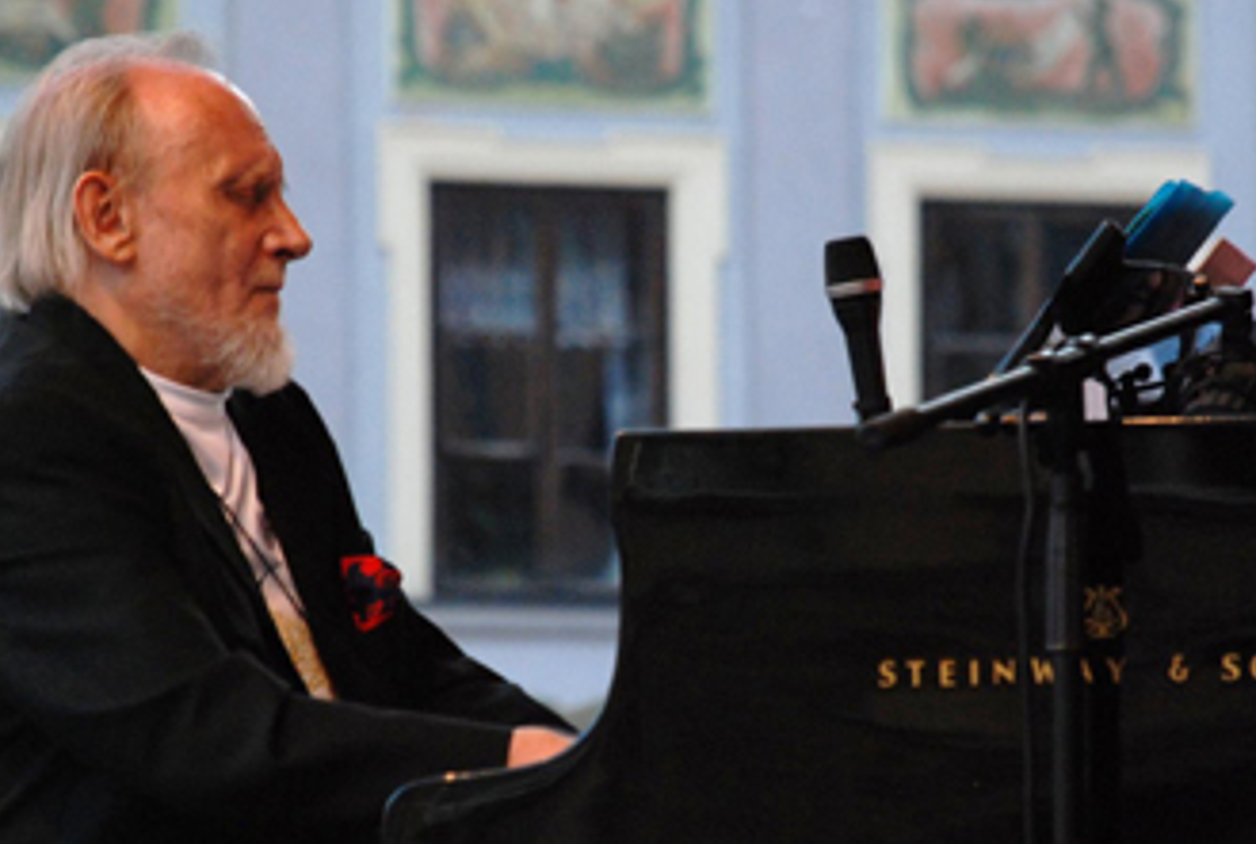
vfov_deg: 4.9
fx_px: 9957
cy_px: 544
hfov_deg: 7.2
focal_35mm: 285
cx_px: 660
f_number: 5.6
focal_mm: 125
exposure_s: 1/60
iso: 1000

################

Prompt
What you return must match the material above exactly, apart from its pictures.

Your solution
vfov_deg: 4.9
fx_px: 9957
cy_px: 544
hfov_deg: 7.2
focal_35mm: 285
cx_px: 660
f_number: 5.6
focal_mm: 125
exposure_s: 1/60
iso: 1000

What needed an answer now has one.